A segunda chamada de atenção tem pertinência. Como o objectivo era sobretudo apontar as correntes radicais que nos anos 1960-1970 se valeram do modelo do partido revolucionário (maoísmo e trotskismo, grosso modo), acabei por não mapear os seus antecedentes na II e III Internacional. Intuí que isso fosse caminhar por uma estrada lateral para quem tinha pouco espaço (e a intenção sobretudo de abordar o caso português), mas talvez o pudesse ter referido com mais pormenor.
Caro Miguel
Reconheço que a discussão sobre o título é um pouco bizantina.

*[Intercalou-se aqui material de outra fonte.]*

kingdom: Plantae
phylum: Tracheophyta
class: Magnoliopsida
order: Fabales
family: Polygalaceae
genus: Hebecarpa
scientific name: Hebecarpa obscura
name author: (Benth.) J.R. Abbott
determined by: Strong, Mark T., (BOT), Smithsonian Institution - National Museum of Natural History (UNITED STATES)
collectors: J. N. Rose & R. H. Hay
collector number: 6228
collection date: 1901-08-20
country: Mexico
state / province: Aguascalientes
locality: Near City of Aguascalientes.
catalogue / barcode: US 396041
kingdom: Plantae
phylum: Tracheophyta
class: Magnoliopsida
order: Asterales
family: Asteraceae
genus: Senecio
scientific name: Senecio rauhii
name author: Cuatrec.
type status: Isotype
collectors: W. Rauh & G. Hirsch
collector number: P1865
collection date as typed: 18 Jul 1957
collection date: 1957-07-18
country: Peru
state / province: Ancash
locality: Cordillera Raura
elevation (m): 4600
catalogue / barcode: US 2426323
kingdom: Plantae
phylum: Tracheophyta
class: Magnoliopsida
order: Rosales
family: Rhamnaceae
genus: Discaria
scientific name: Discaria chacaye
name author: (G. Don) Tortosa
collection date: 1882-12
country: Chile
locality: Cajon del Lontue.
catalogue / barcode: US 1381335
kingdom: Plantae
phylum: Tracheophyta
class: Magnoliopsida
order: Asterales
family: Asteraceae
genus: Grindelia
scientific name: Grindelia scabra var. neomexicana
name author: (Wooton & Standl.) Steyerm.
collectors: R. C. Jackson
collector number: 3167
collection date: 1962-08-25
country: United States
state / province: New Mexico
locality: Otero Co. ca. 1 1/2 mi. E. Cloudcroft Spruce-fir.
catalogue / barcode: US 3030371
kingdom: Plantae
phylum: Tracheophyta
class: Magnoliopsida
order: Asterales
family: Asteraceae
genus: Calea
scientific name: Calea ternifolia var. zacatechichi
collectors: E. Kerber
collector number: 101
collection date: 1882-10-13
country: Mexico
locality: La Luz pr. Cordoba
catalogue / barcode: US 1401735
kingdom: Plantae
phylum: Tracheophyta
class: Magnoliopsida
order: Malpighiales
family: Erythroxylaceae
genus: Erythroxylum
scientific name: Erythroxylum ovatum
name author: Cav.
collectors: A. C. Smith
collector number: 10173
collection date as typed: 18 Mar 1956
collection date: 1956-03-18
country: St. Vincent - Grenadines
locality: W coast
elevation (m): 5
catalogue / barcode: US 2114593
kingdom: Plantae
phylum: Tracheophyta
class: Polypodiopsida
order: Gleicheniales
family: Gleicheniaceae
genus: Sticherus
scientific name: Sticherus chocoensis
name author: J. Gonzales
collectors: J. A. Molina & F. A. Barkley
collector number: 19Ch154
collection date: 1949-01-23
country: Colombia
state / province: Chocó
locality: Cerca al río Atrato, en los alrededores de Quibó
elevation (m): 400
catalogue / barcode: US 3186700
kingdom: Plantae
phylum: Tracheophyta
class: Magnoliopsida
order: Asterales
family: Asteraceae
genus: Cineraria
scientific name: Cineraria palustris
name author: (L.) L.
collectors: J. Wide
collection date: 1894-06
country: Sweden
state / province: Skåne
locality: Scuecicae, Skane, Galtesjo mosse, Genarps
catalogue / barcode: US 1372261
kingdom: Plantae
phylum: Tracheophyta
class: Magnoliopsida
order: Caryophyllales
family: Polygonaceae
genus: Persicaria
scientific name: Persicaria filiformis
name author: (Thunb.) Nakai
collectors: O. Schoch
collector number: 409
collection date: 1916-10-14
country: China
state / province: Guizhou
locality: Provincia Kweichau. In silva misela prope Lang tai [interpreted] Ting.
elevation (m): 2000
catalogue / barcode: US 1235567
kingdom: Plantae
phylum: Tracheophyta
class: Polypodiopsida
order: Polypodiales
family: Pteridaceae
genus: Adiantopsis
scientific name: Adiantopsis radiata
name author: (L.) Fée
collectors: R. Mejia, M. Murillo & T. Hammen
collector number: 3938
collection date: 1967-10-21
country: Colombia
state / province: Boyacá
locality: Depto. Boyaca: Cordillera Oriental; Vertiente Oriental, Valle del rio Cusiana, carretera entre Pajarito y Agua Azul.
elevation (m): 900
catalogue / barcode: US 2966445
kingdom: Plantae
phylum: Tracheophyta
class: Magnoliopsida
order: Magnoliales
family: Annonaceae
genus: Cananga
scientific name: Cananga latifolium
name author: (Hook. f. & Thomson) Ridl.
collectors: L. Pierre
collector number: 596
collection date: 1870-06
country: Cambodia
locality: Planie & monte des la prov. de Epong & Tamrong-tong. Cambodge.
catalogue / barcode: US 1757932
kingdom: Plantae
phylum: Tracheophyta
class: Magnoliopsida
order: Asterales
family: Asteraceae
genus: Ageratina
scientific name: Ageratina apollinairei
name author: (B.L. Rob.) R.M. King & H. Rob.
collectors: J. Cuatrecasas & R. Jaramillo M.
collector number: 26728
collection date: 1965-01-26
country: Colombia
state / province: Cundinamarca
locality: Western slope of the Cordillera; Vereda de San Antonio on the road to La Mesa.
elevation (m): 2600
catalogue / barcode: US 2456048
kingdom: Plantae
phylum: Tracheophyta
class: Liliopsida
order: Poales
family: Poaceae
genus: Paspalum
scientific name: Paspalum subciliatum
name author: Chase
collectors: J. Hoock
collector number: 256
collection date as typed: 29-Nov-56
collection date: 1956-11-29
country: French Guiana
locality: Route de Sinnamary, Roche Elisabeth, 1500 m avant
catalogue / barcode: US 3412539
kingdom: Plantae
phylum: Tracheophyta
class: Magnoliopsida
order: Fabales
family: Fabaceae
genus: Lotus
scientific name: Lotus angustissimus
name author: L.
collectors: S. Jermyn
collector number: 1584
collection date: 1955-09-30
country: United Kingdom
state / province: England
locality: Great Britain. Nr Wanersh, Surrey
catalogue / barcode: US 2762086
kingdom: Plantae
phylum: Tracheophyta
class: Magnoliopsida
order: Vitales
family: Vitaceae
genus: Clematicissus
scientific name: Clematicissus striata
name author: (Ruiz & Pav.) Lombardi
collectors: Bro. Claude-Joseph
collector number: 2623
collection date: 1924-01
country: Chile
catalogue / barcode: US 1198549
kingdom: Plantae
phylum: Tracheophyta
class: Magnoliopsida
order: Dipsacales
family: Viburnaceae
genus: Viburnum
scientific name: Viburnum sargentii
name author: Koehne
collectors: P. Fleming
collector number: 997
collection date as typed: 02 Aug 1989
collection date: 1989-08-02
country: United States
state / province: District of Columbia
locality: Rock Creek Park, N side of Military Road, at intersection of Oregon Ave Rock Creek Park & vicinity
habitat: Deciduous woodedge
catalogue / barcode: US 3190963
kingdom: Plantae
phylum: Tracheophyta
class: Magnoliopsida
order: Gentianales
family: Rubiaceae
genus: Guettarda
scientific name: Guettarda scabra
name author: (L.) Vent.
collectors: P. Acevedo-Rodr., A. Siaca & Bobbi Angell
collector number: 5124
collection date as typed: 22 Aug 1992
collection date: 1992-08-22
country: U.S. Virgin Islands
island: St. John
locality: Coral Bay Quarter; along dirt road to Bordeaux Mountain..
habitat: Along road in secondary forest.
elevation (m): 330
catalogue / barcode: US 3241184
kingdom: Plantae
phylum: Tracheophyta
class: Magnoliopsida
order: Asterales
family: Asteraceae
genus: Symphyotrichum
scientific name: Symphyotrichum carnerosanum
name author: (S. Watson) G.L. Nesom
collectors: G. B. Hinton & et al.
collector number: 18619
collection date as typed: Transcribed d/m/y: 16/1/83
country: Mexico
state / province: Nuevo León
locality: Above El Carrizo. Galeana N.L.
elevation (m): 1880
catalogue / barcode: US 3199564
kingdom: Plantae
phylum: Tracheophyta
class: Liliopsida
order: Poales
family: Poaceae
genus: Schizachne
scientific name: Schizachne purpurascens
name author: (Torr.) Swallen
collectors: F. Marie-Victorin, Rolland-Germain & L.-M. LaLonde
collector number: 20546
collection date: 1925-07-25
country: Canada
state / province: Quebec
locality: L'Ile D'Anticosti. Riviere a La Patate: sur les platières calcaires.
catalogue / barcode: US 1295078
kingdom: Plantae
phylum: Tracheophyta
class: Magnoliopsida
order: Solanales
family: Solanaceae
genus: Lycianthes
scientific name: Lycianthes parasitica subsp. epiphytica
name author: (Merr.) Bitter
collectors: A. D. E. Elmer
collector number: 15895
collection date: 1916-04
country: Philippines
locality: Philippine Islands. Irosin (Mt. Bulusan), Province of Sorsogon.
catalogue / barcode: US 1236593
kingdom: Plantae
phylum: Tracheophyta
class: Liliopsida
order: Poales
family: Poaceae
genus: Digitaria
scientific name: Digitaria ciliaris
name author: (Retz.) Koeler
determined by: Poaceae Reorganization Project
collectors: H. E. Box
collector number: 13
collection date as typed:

Estou perfeitamente de acordo contigo que não se devia usar a expressão esquerdismo, para classificar o movimento. Sei que os franceses do PCF, na acepção de Lenine, utilizam frequentemente o termo “gauchisme”, mas eu dei-te o exemplo do nosso Cunhal que utiliza a expressão “radicalismo”, é evidente que depois lhe acrescenta alguns mimos, para classificar alguns desses grupos. Mas para te ser franco aquilo que mais me irrita é a utilização abusiva que Sócrates faz do termo radical de esquerda para classificar os movimentos à sua esquerda, aparecendo ele como a esquerda moderada. Mas sobre o nome foi mais um desabafo de que outra coisa.
Quanto ao segundo tema penso que em duas ou três linhas, como fazes com outras origens históricas, podias fazer referência à cisão mais importante que houve no movimento socialista desde que o conhecemos.